Tunisie, Egypte: les errements de la diplomatie française
En position d'observateur jusqu'à présent, Nicolas Sarkozy a souhaité “qu'un processus de transition concret s'engage sans tarder” en Egypte. Un communiqué qui faisait écho à l'intervention du président américain Barack Obama, quelques heures plus tôt.
_ Lors de son discours au sommet de l'Union africaine, à Addis-Abeba en Ethiopie, Nicolas Sarkozy s'était contenté d'une phrase sur le sujet. “La France se tient avec amitié et respect aux côtés des Tunisiens et des Egyptiens dans cette période absolument cruciale, pas seulement pour ces deux pays, cruciale pour le monde”, avait-il affirmé.
Le gouvernement se montre d'autant plus prudent sur l'Egyptequ'il a dû reconnaître, il y a un peu plus de deux semaines, une “ erreur de jugement ” sur la situation en Tunisie, par la voix du ministre de la Défense Alain Juppé.

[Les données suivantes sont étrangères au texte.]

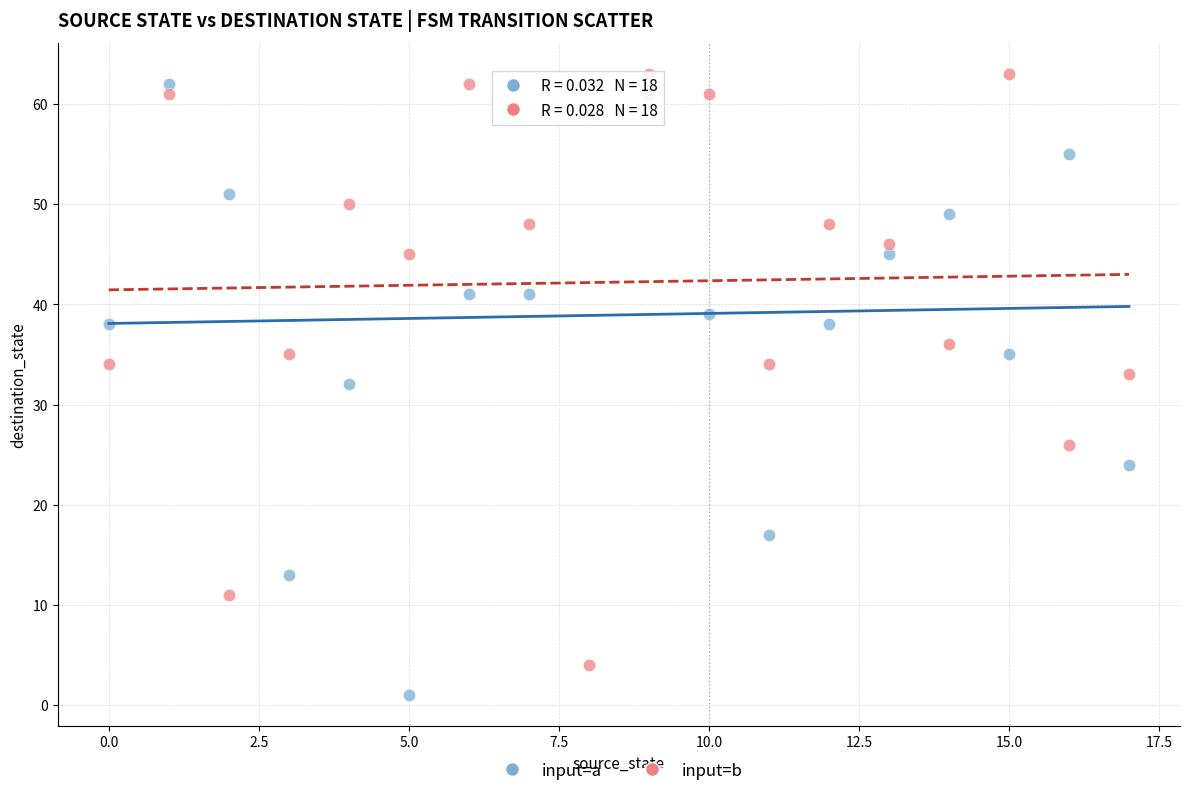

Across all data points, what is the range of Y values (max minus min)?

62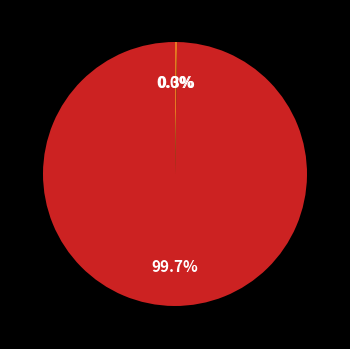

Is there a majority slice in this chart?

Yes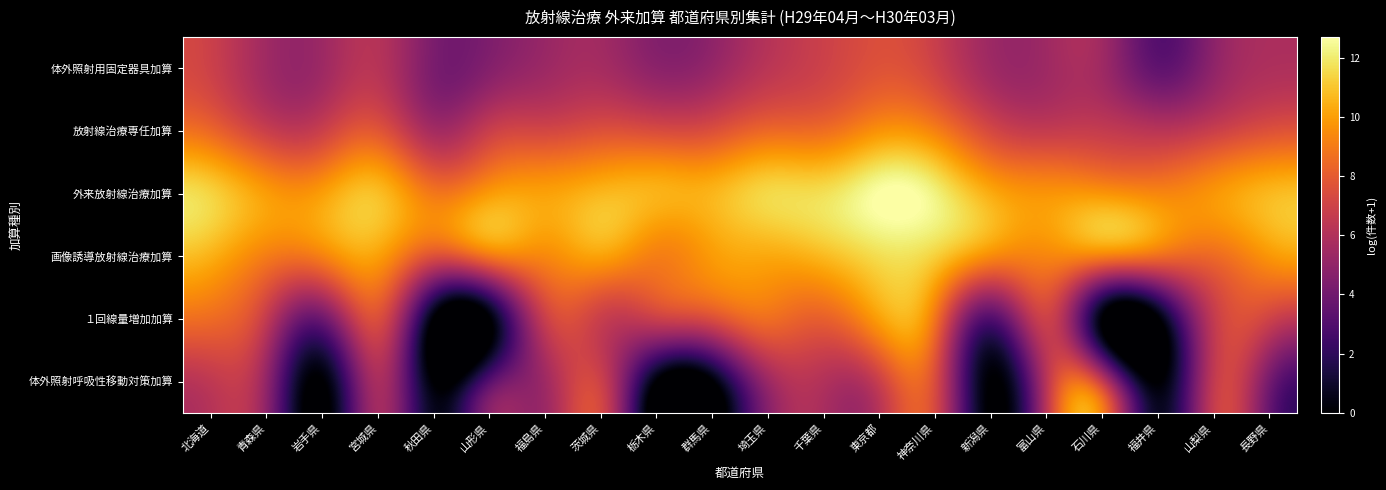

What is the greatest value displayed?

12.7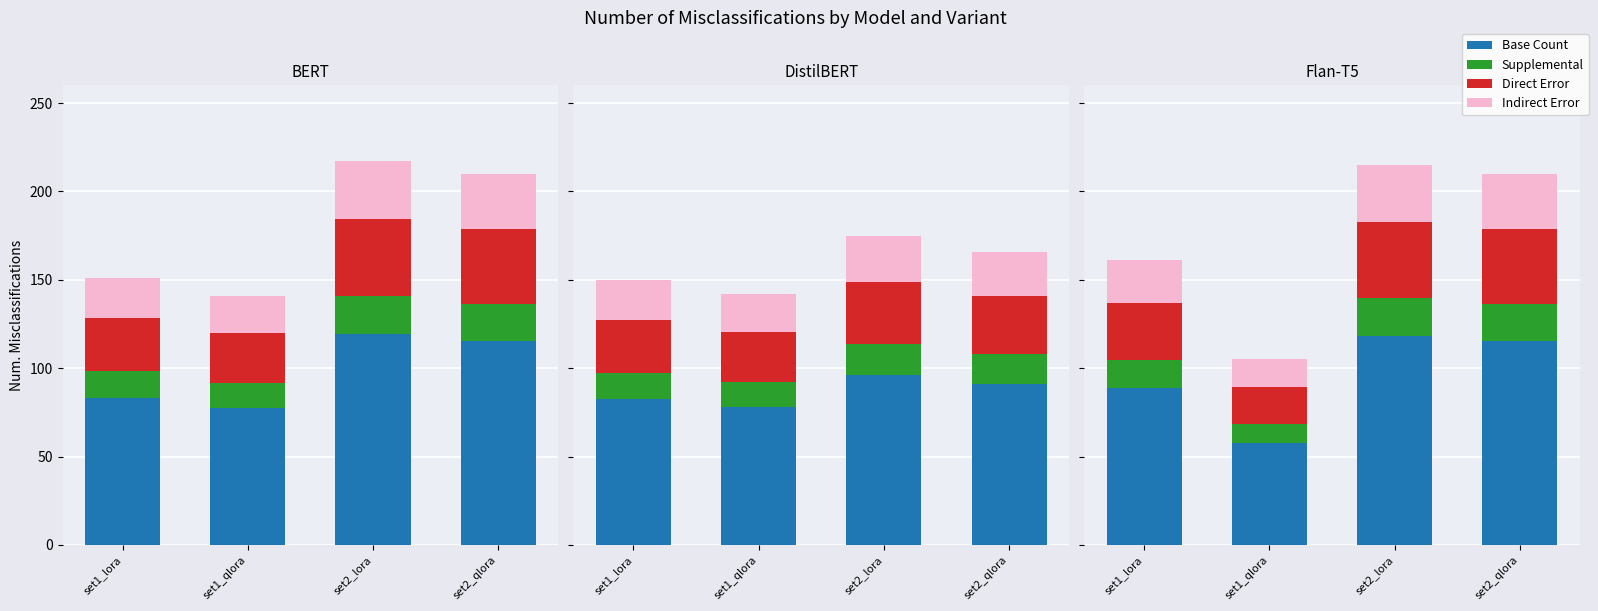

At which category does the chart reach its minimum across all series?

set1_qlora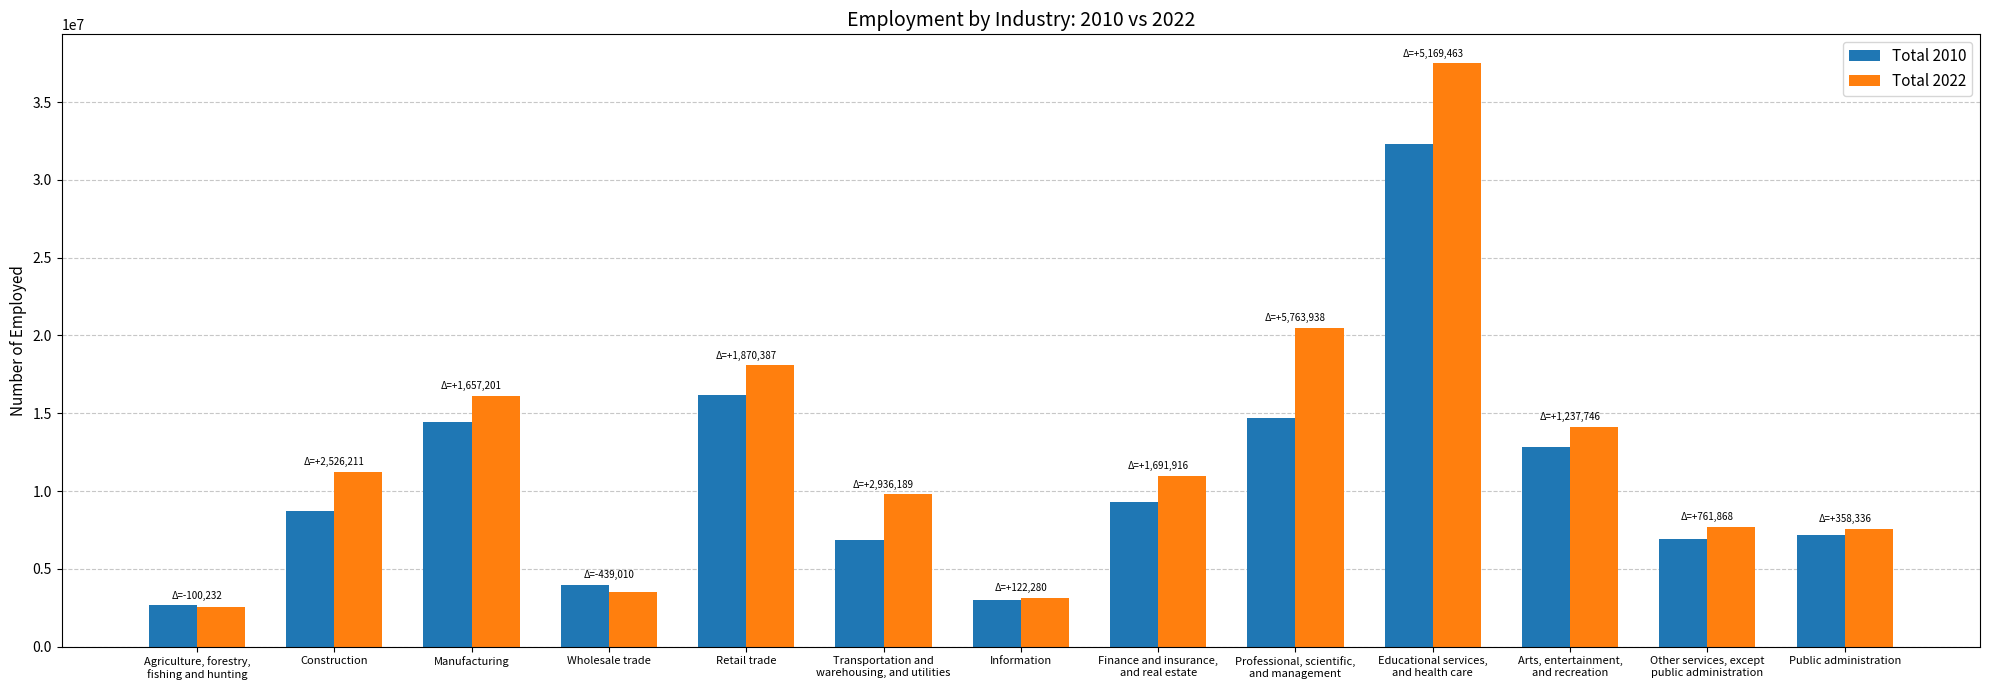

Which series has the largest range (max minus min)?

Total 2022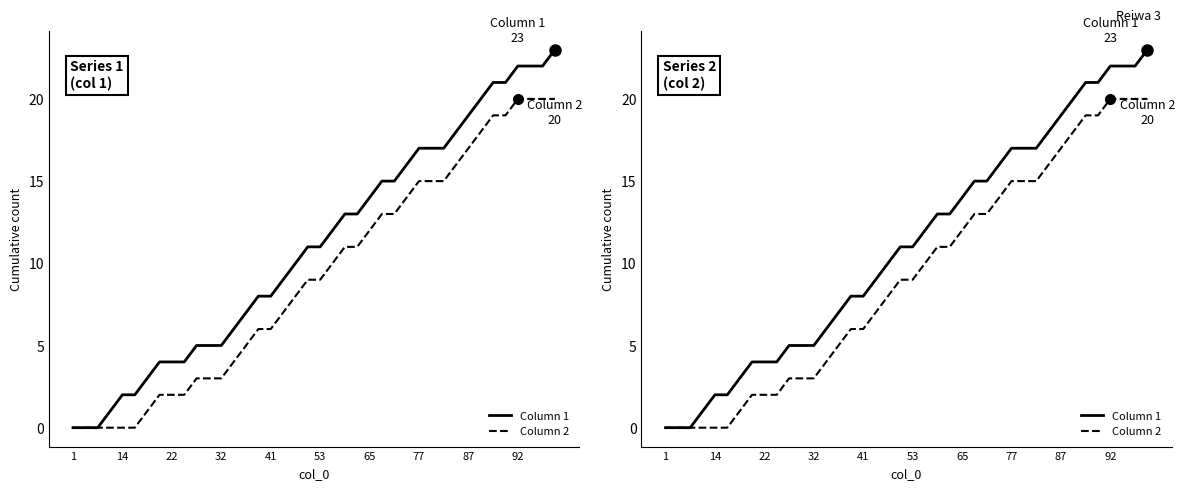

What are all the series names shown in the legend?

Column 1, Column 2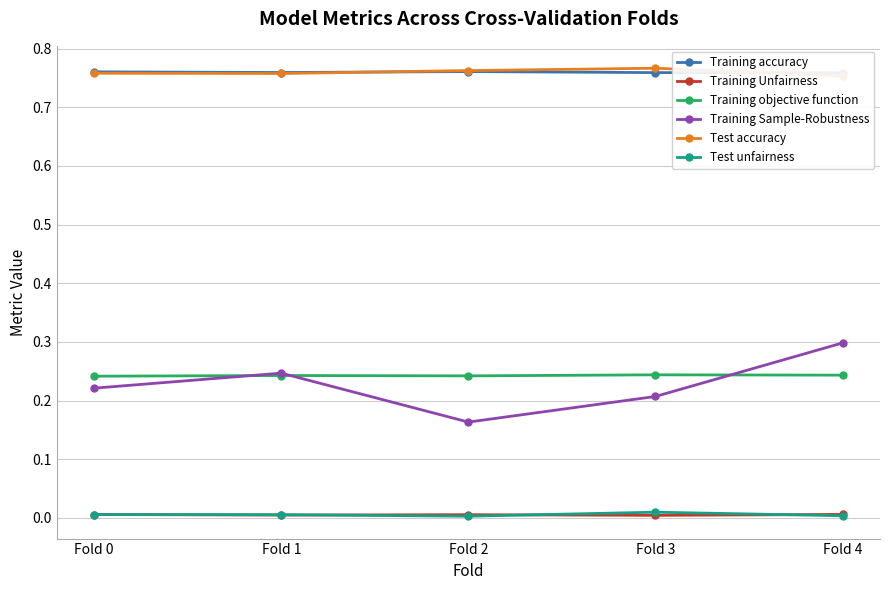

Does the chart display data point markers on the line(s)?

Yes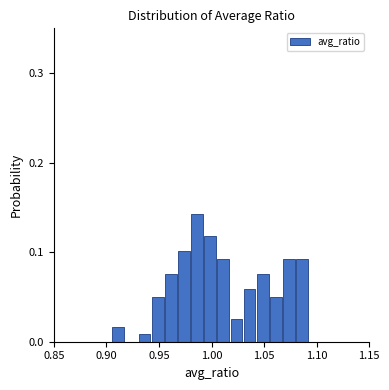

Around what value on the x-axis is the tallest bar? Give the approximate position of its centre, as read against the axis.

0.985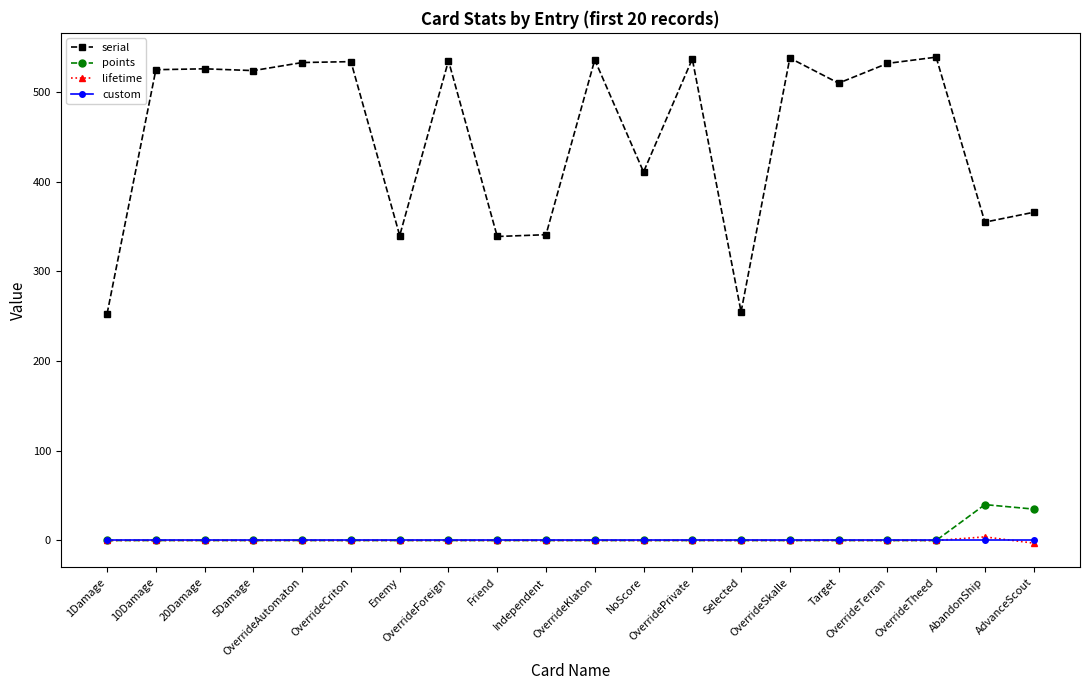

At how many categories does at least one series exceed 186?

20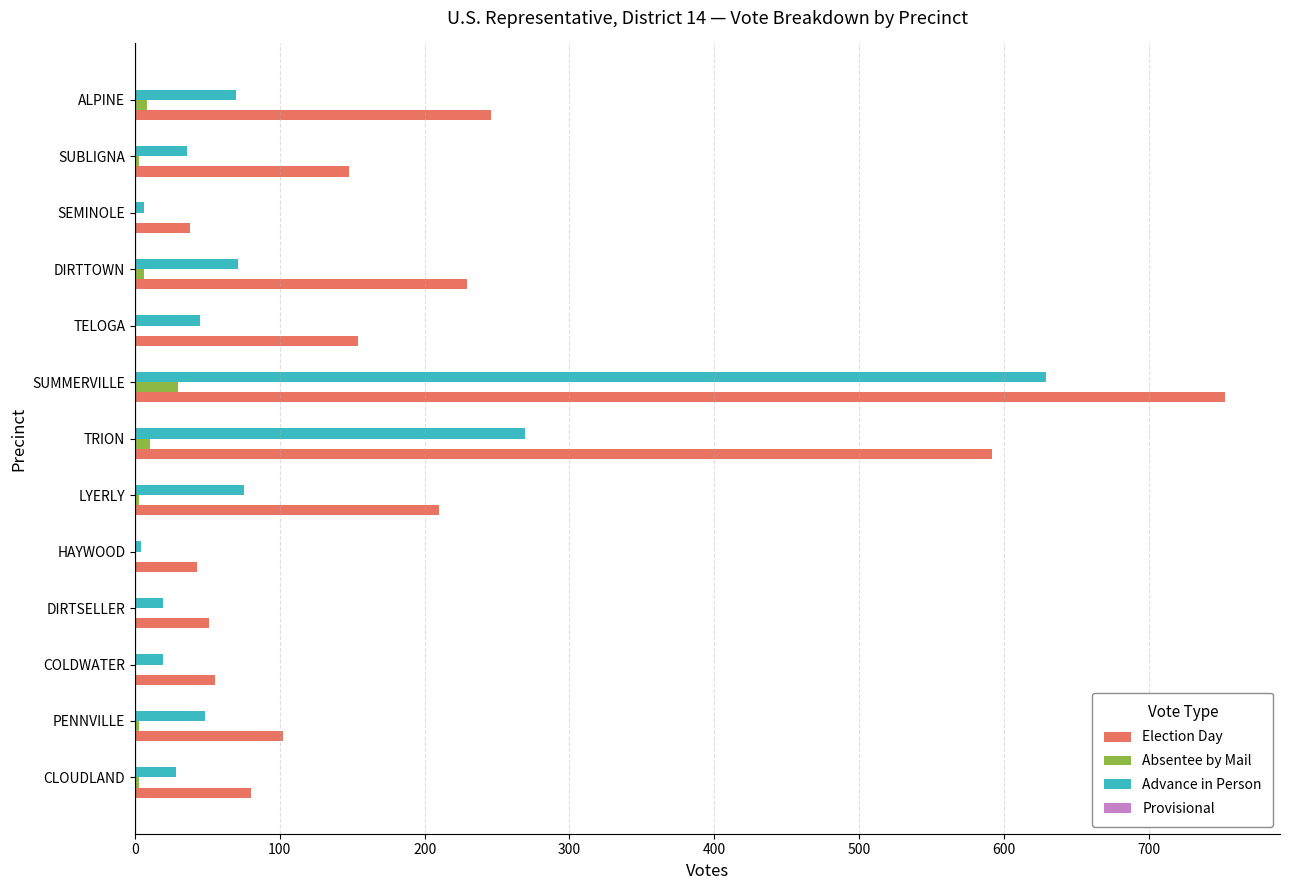

What is the greatest value displayed?

753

Le 17 janvier, Michèle Alliot-Marie a admis avoir “ sous-estimé ”l'exaspération du peuple tunisien.
Quelques jours après un mea-culpa public du président Nicolas
Sarkozy, Paris a annoncé le remplacement de son ambassadeur à Tunis, Pierre Ménat, par son collègue de Bagdad, Boris Boillon.
Le remplacement de l'ambassadeur ne faisait guère de doutes.
“La raison de la rapidité de son départ est bien entendu qu'on considère au gouvernement que les informations n'étaient pas remontées ” jusqu'à Paris, a expliqué le président de la commission des Affaires étrangères à l'Assemblée nationale, Axel Poniatowski.
“Les derniers télégrammes diplomatiques des derniers jours avant le départ de Ben Ali ne manifestaient pas un degré d'inquiétude et une description de la situation telle qu'elle était”, a-t-il ajouté.
_ Un télégramme diplomatique français, datant du 14 janvier et envoyé de Tunis à Paris quelques heures avant la fuite en Arabie saoudite de Ben Ali, estimait que ce dernier avait plus ou moins repris le contrôle de la situation.
A la fin du texte, il évoquait toutefois la possibilité que l'ex-président tombe sous la pression de la rue, selon une source ayant eu accès à ce document.
Certains diplomates refusent de porter seuls la responsabilité des erreurs de la France et renvoient la balle vers la classe politique, dont la proximité avec le régime de Ben Ali a été maintes fois soulignée ces dernières semaines.
Un ex-ambassadeur en Tunisie a assuré que les autorités politiques françaises étaient “parfaitement informées des dérives du système Ben Ali” et de l'évolution de la société, notamment du “mal-être de la jeunesse tunisienne”.
_ Pour Dominique de Villepin, ancien chef de la diplomatie française, “la règle non écrite pour les ambassadeurs du monde arabe c’est qu’ils ne prennent pas des contacts avec l’opposition. C’est qu’ils sont extrêmement vigilants dans l’attitude qu’ils ont vis-à-vis des pouvoirs” a expliqué Dominique de Villepin ce matin sur France Inter. “Il faut éviter de rajouter des tensions dans les politiques locales”.
Une vision que partage Jean-Christophe Rufin.
Il a été ambassadeur de France au Sénégal et en Gambie.
Il a quitté Dakar et le Quai d'Orsay.
_ Pour lui, il faut faire preuve de “ neutralité ” et “être capable de parler avec tout le monde et malheureusement ca n’est pas le cas ”. Ambassadeur, “c’est un mandat impossible dans les conditions actuelles”.
Un rempart contre l'islamisme
Selon Yves Aubin de La Messuzière, en poste à Tunis de 2002 à 2005, l'expertise des diplomates a été “négligée”. “L'analyse diplomatique privilégiait le risque de mouvements sociaux à la menace islamiste”, a ajouté l'ex-ambassadeur, en rappelant que Nicolas Sarkozy, en visite en 2008 à Tunis, s'était félicité des “progrès de l'espace des libertés publiques”.
Les responsables français, de droite comme de gauche, affirmaient régulièrement que Zine El Abidine Ben Ali était “un rempart contre l'islamisme”.
Philippe Moreau-Defarges, de l'Institut français des relations
internationales, juge “excessives” les critiques même si la proposition de MAM pouvait sembler “maladroite”. “Lorsqu'un gouvernement malgré tout ami est plus ou moins en difficulté, on ne tire pas sur une ambulance”, a-t-il dit.
“Qu'il y ait pu y avoir des maladresses ou des incompréhensions, après tout cela est possible” “mais imaginez que la France intervienne dans les affaires d'un pays qui est un ancien protectorat français, qu'aurait-on dit?”, a justifié Henri Guaino, conseiller spécial du chef de l'Etat.